■ Work task ■
Print, exactly as they stand, the lines below from the one that has "exposure_s: 1/1667" to the one that has "exposure_s: 1/30", inclusive, leaving out the pictures.

■ Listed entries ■
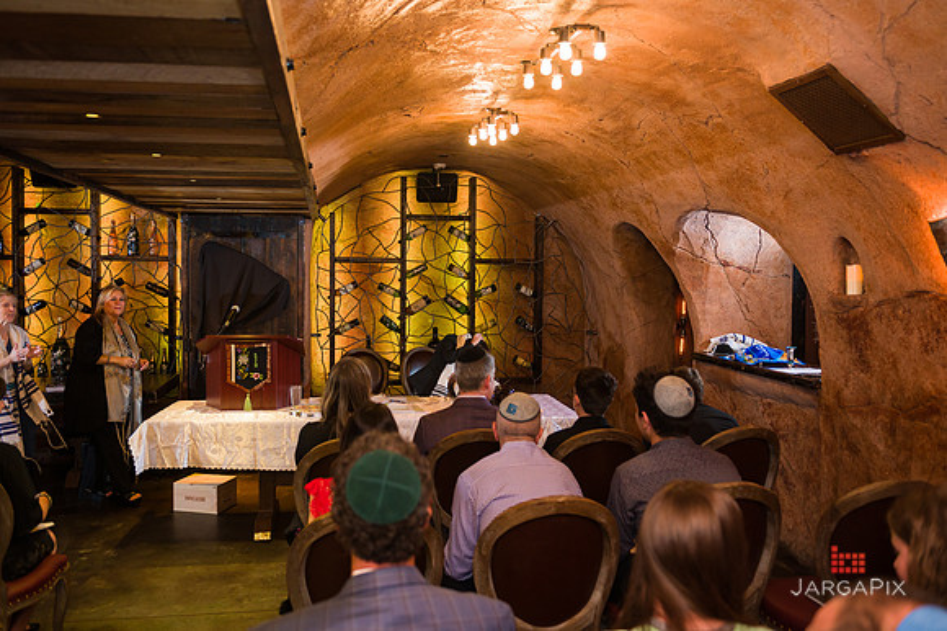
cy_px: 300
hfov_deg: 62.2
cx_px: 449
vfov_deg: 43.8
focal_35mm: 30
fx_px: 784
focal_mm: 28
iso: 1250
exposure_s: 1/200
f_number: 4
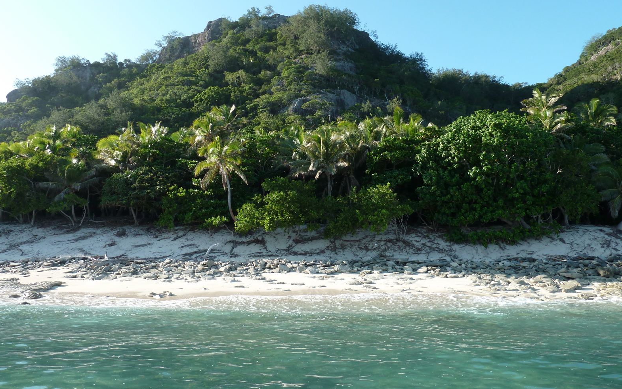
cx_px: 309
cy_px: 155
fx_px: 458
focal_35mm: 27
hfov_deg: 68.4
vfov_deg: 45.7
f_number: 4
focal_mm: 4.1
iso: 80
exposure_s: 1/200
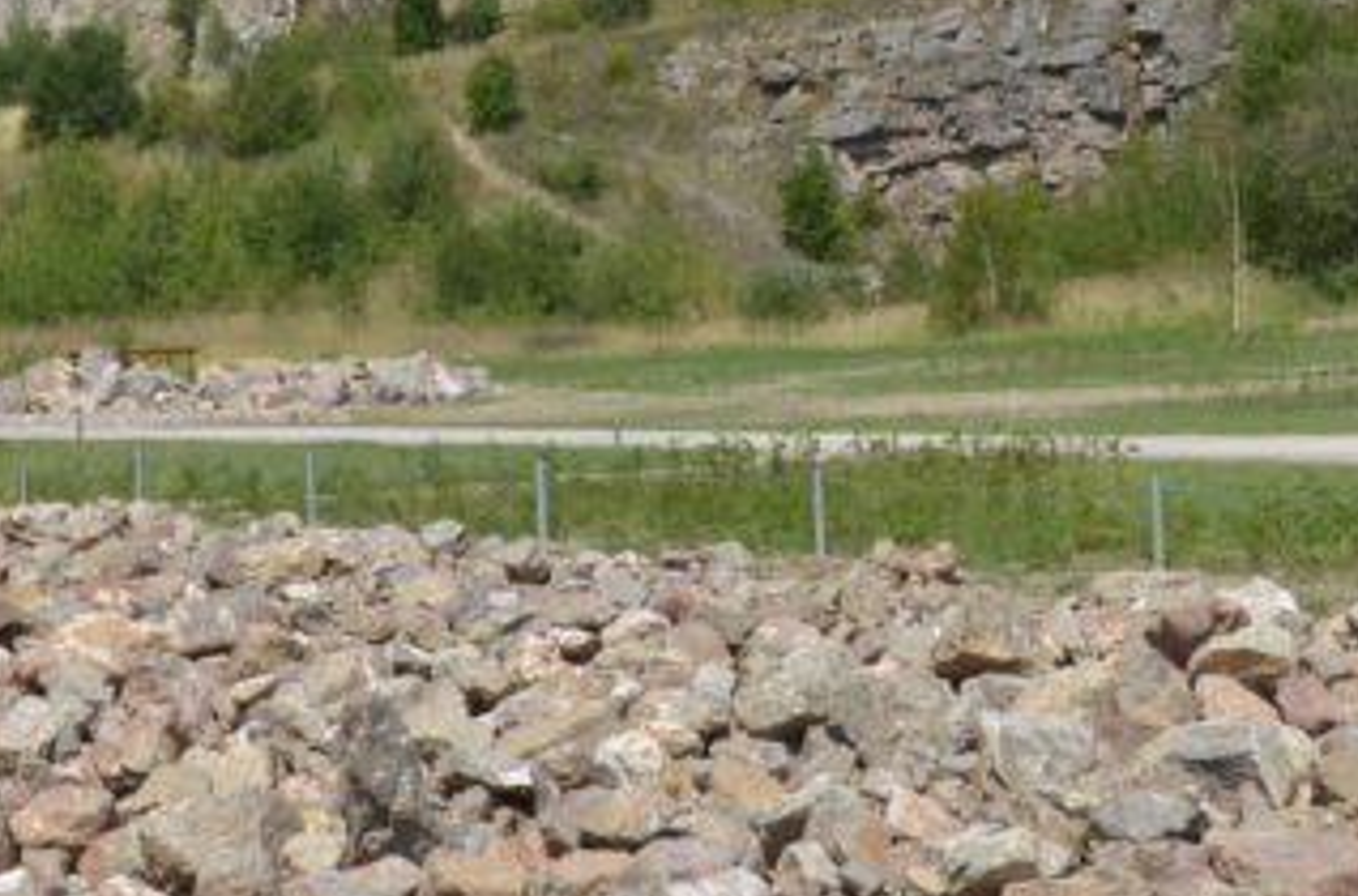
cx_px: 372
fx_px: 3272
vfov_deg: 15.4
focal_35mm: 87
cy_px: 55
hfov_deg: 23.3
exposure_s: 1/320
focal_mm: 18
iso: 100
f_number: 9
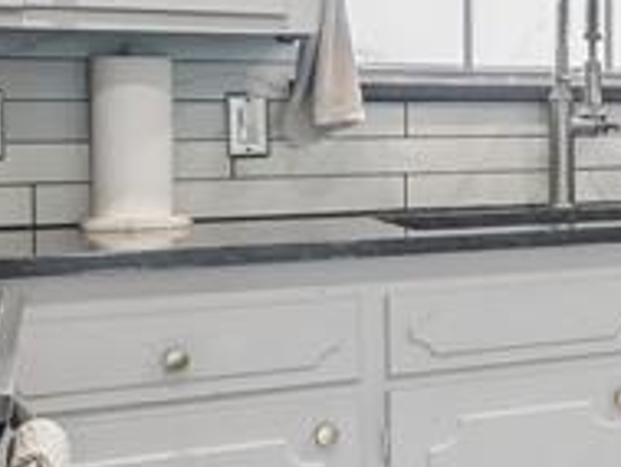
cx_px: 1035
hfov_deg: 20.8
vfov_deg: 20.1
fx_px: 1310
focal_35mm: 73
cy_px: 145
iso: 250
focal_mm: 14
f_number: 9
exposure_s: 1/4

--

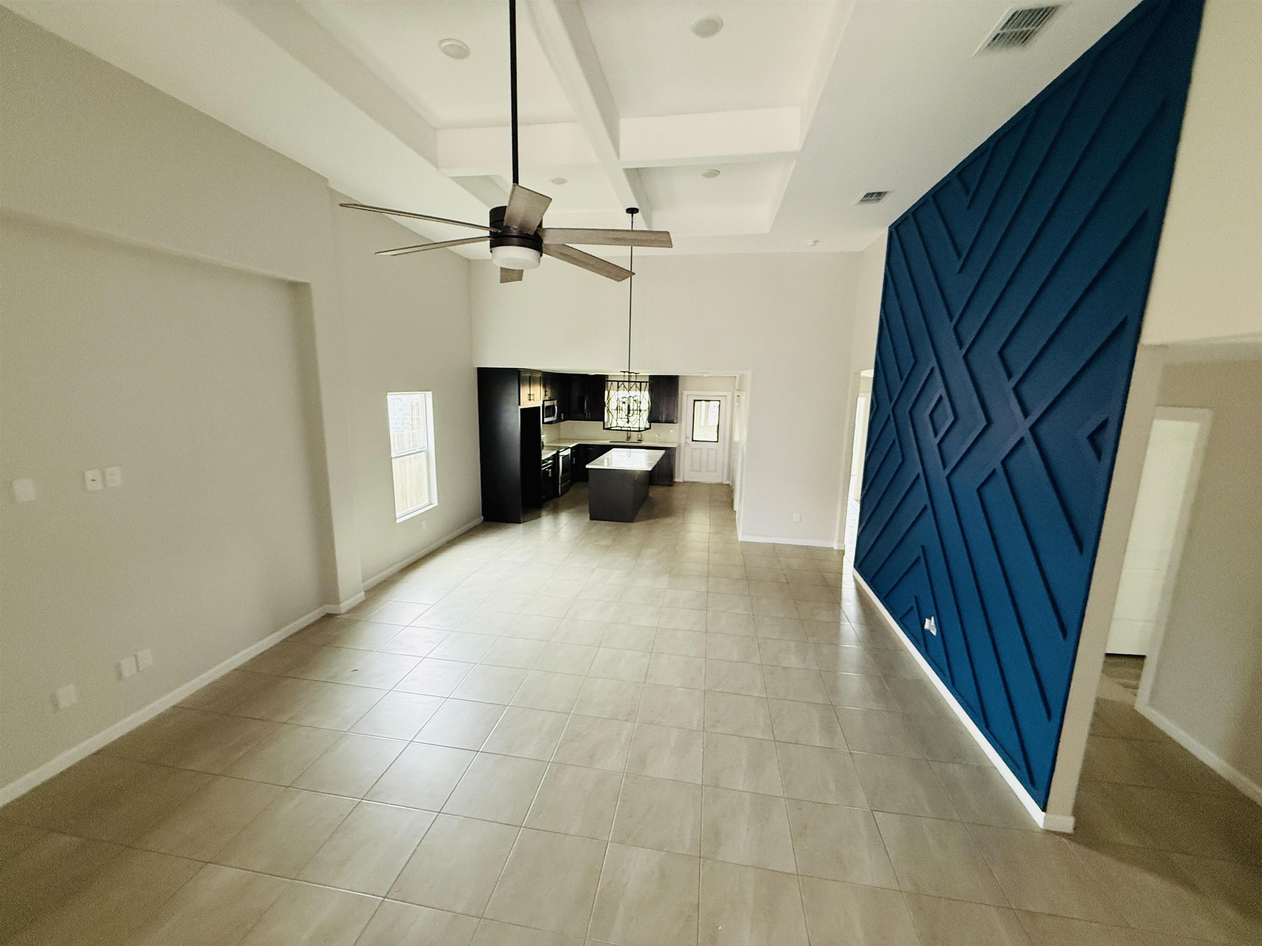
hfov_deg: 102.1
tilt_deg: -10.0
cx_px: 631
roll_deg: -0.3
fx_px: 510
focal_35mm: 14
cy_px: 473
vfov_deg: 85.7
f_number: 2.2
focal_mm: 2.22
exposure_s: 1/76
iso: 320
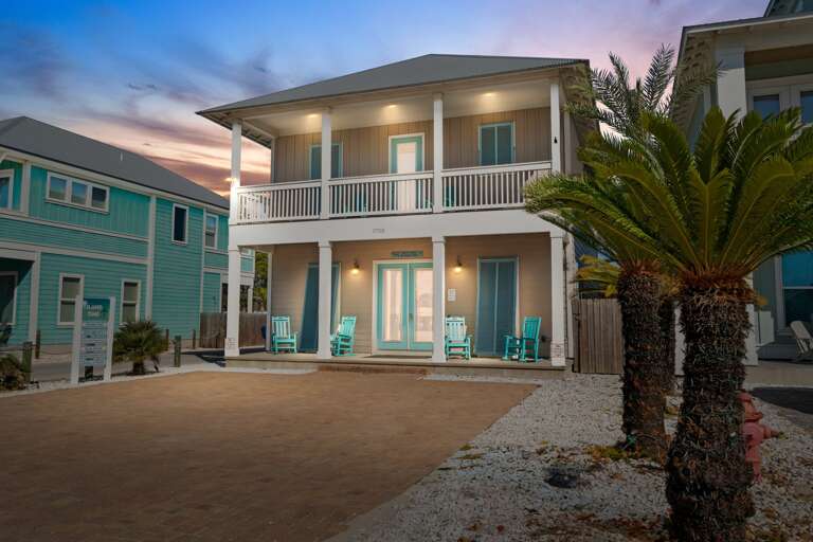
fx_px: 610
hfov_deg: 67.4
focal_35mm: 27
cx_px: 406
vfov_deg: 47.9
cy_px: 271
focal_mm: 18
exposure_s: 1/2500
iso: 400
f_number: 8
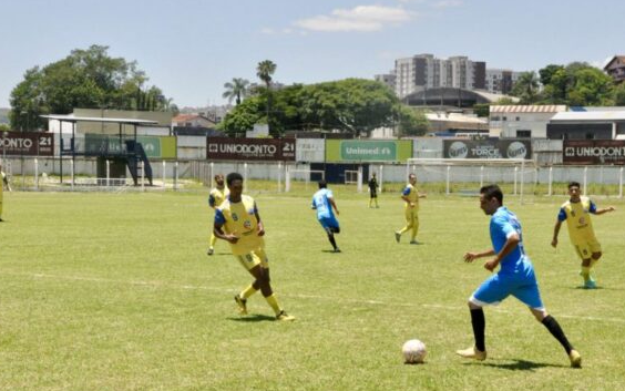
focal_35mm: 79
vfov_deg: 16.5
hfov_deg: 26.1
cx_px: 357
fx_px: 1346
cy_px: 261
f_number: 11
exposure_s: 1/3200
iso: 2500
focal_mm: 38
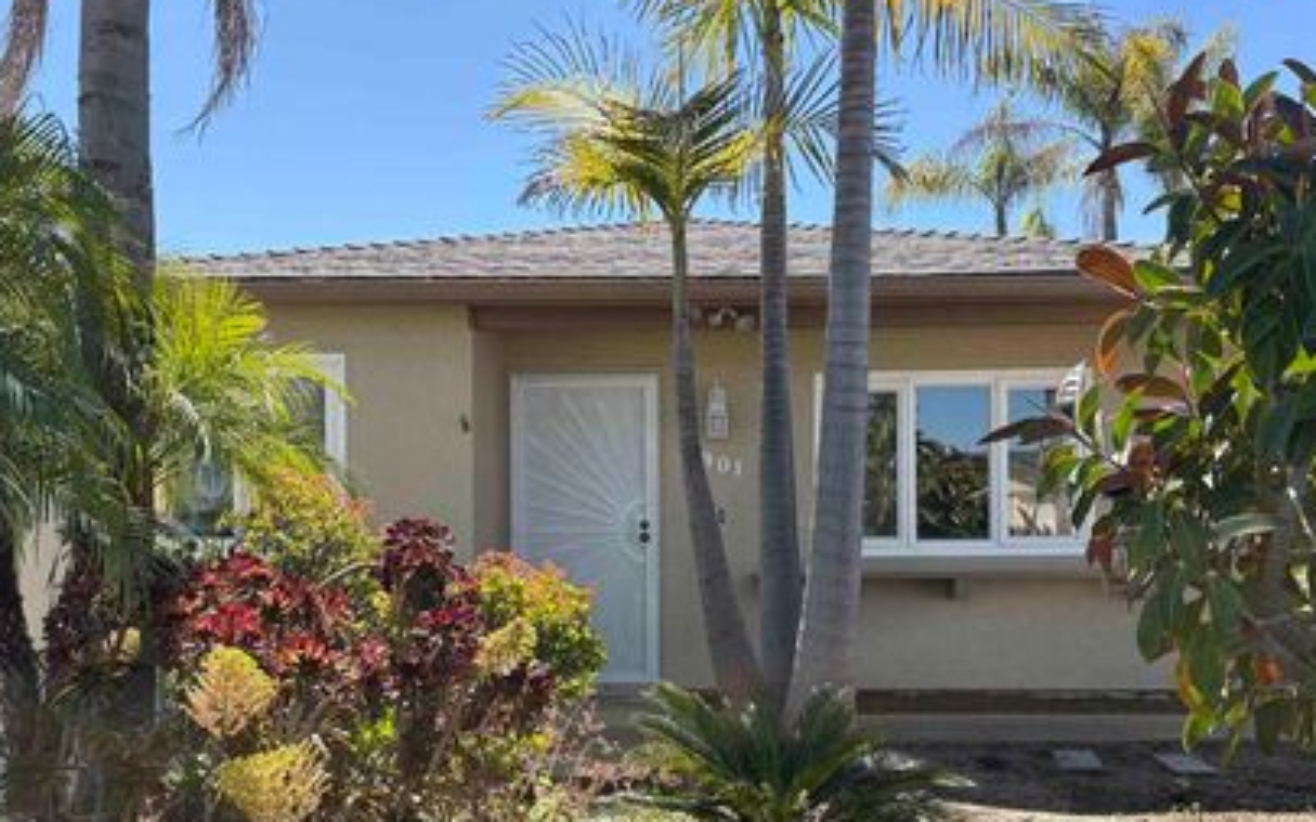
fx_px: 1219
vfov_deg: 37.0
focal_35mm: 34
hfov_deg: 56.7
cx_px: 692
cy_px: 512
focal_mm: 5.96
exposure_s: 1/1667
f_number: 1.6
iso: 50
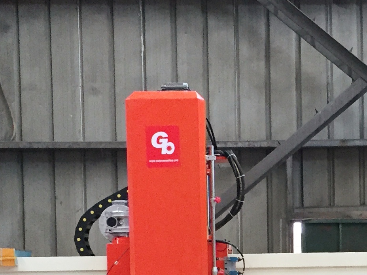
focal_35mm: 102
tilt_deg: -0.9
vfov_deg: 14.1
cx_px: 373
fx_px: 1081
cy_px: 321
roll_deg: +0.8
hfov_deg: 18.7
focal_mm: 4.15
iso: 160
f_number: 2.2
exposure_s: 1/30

■ Answer area ■
exposure_s: 1/1667
f_number: 1.6
iso: 50
focal_35mm: 102
tilt_deg: -0.9
vfov_deg: 14.1
cx_px: 373
fx_px: 1081
cy_px: 321
roll_deg: +0.8
hfov_deg: 18.7
focal_mm: 4.15
iso: 160
f_number: 2.2
exposure_s: 1/30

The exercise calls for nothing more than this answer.